Ammon News - AMMONNEWS - The US is monitoring reports of a possible chemical weapon attack in Syria and said Russia should be held responsible if the incident did involve deadly chemicals, the State Department said on Saturday.
The statement came after a Syrian rebel group accused government forces on Saturday of dropping a barrel bomb containing poisonous chemicals on civilians in eastern Ghouta.
“The regime’s history of using chemical weapons against its own people in not in dispute,” said the State Department. “Russia ultimately bears responsibility for the brutal targeting of countless Syrians with chemical weapons.”
35 killed in barrel bomb attack
A Syrian rebel group accused government forces on Saturday of dropping a barrel bomb containing poisonous chemicals on civilians in eastern Ghouta, and a medical relief organization said 35 people had been killed in chemical attacks on the area.
Syrian state media denied government forces had launched any chemical attack as soon as the reports began circulating and said rebels in the eastern Ghouta town of Douma were in a state of collapse and spreading false news.
The Syrian Observatory for Human Rights said 11 people had died in Douma as a result of suffocation caused by the smoke from conventional weapons being dropped by the government. It said a total of 70 people suffered breathing difficulties.
Rami Abdulrahman, the Observatory director, said he could not confirm if chemical weapons had been used.
Medical relief organization Syrian American Medical Society (SAMS) said a chlorine bomb hit Douma hospital, killing six people, and a second attack with “mixed agents” including nerve agents had hit a nearby building.
Basel Termanini, the US-based vice president of SAMS, told Reuters the total death toll in the chemical attacks was 35. “We are contacting the UN and the US government and the European governments,” he said by telephone.
Reuters could not independently verify the reports.
Syrian state news agency SANA said the rebel group in Douma, Jaish al-Islam, was making “chemical attack fabrications in an exposed and failed attempt to obstruct advances by the Syrian Arab army,” citing an official source.
30 civilians killed in air strikes
Syrian regime air strikes killed at least 30 civilians on Saturday in the last rebel pocket in the former opposition bastion of Eastern Ghouta near Damascus, a war monitor said.
Eight children were among the dead in the rebel-held Syrian town of Douma according to the updated toll from the Britain-based Syrian Observatory for Human Rights, which relies on sources on the ground.
The air strikes pounded the town on Saturday, after a night of heavy bombing on the opposition holdout outside Damascus.
"The bombing still hasn't stopped.

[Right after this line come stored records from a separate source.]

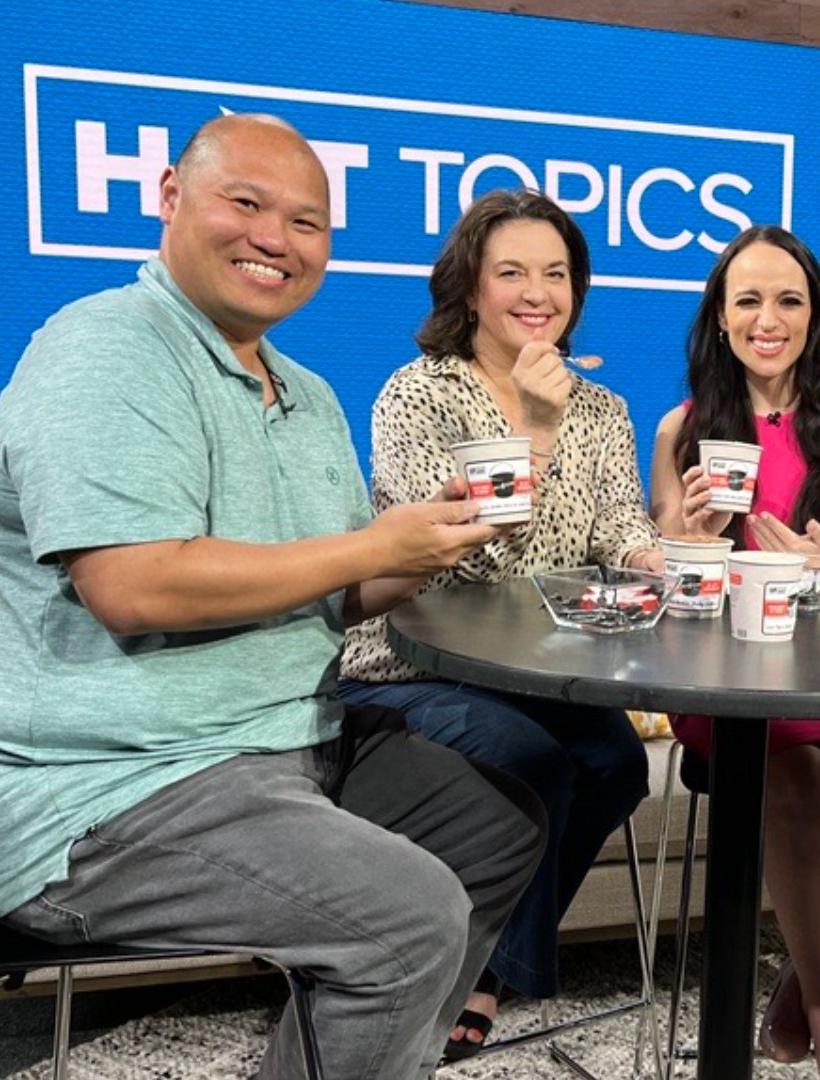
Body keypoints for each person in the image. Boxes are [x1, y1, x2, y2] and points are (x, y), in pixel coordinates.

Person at [0, 113, 546, 1080]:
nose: (276, 239)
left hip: (280, 746)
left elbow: (336, 594)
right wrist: (369, 541)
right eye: (247, 204)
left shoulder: (305, 391)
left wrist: (425, 544)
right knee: (410, 917)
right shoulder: (105, 349)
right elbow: (132, 586)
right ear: (172, 198)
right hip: (110, 790)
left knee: (496, 822)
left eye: (306, 222)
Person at [337, 188, 655, 1060]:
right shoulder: (419, 395)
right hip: (410, 667)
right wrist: (535, 426)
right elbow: (453, 561)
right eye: (511, 271)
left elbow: (618, 528)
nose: (537, 292)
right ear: (470, 288)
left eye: (556, 274)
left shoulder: (602, 407)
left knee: (617, 761)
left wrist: (666, 555)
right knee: (530, 761)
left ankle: (492, 953)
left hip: (537, 669)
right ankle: (477, 971)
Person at [648, 225, 820, 1080]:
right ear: (720, 320)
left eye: (789, 300)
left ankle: (797, 982)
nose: (769, 319)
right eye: (749, 301)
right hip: (728, 678)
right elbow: (668, 580)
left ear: (816, 314)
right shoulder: (681, 430)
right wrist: (688, 538)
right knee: (791, 774)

There are three warplanes in the sky and two helicopters," Firas al-Doumi, a rescue worker inside Douma, told AFP on Saturday morning.
Douma is the last rebel-controlled town in Syria's Eastern Ghouta, a sprawling suburb of Damascus that was once the opposition's bastion on the edge of the capital.

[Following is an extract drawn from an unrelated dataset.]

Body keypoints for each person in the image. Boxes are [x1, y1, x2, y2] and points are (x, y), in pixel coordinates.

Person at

Backed by Russia, Syrian troops have recaptured 95 percent of Ghouta through a fierce air and ground assault, as well as negotiated withdrawals.
In an apparent bid to pressure Jaish al-Islam the Islamist group that holds the town to withdraw, Syria's government on Friday resumed bombardment of the town after a more than week-long lull.

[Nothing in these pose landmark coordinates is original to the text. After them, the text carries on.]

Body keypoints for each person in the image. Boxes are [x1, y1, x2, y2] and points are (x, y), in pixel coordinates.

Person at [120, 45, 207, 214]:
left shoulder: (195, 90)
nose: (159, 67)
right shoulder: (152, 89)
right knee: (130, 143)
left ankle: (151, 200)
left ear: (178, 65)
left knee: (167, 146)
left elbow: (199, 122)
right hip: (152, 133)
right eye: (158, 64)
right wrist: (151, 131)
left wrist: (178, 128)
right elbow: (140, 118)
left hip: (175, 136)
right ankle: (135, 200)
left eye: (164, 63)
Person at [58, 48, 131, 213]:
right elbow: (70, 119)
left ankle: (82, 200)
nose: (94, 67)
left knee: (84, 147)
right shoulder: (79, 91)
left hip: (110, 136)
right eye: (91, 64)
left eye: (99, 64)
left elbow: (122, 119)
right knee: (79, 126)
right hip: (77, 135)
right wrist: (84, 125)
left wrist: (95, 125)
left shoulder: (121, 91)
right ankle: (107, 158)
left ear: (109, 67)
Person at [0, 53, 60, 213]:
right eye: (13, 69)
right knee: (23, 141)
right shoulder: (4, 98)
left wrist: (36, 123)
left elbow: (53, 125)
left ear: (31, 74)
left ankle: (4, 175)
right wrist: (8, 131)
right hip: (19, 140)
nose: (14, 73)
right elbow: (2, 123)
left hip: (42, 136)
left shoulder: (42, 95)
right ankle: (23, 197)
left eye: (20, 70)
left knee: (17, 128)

Air strikes and shelling on Friday left 40 civilians dead including eight children, according to the Syrian Observatory for Human Rights monitoring group.
The Britain-based Observatory said warplanes were hitting across Douma on Saturday, as regime artillery fire hit neighboring agricultural fields.
Syrian troops matched the renewed bombardment on Friday with a ground operation in the orchards surrounding Douma.
"The regime is trying to tighten the noose around Douma from the west, east, and south," said Observatory head Rami Abdel Rahman.
The resumed assault comes after the apparent failure of negotiations between Jaish al-Islam and regime backer Russia over a rebel withdrawal from Douma.
Top Jaish al-Islam political figure Mohammad Alloush on Friday blamed international supporters of Syria's government for hamstringing the talks.
"The talks were going well," he said, but power struggles between the regime's allies had caused them to break down.